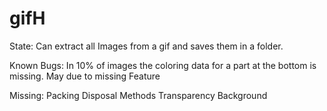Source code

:# gifH
State:
Can extract all Images from a gif and saves them in a folder.

Known Bugs:
In 10% of images the coloring data for a part at the bottom is missing. May due to missing Feature

Missing:
Packing
Disposal Methods
Transparency
Background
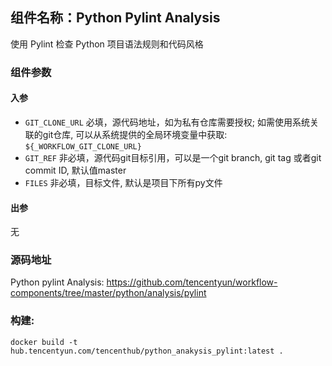 ## 组件名称：Python Pylint Analysis

使用 Pylint 检查 Python 项目语法规则和代码风格

### 组件参数
#### 入参
- `GIT_CLONE_URL` 必填，源代码地址，如为私有仓库需要授权; 如需使用系统关联的git仓库, 可以从系统提供的全局环境变量中获取: `${_WORKFLOW_GIT_CLONE_URL}`
- `GIT_REF` 非必填，源代码git目标引用，可以是一个git branch, git tag 或者git commit ID, 默认值master
- `FILES` 非必填，目标文件, 默认是项目下所有py文件

#### 出参
无

### 源码地址

Python pylint Analysis: <https://github.com/tencentyun/workflow-components/tree/master/python/analysis/pylint>

### 构建:

`docker build -t hub.tencentyun.com/tencenthub/python_anakysis_pylint:latest .`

▶ **Task to complete**: Copy the final stretch of lines, starting at the one that holds "Transparency" and ending at the last line of the data, exactly; omit pictures.

▶ **Solution for this task**:
Transparency
Background
 ## 组件名称：Python Pylint Analysis

使用 Pylint 检查 Python 项目语法规则和代码风格

### 组件参数
#### 入参
- `GIT_CLONE_URL` 必填，源代码地址，如为私有仓库需要授权; 如需使用系统关联的git仓库, 可以从系统提供的全局环境变量中获取: `${_WORKFLOW_GIT_CLONE_URL}`
- `GIT_REF` 非必填，源代码git目标引用，可以是一个git branch, git tag 或者git commit ID, 默认值master
- `FILES` 非必填，目标文件, 默认是项目下所有py文件

#### 出参
无

### 源码地址

Python pylint Analysis: <https://github.com/tencentyun/workflow-components/tree/master/python/analysis/pylint>

### 构建:

`docker build -t hub.tencentyun.com/tencenthub/python_anakysis_pylint:latest .`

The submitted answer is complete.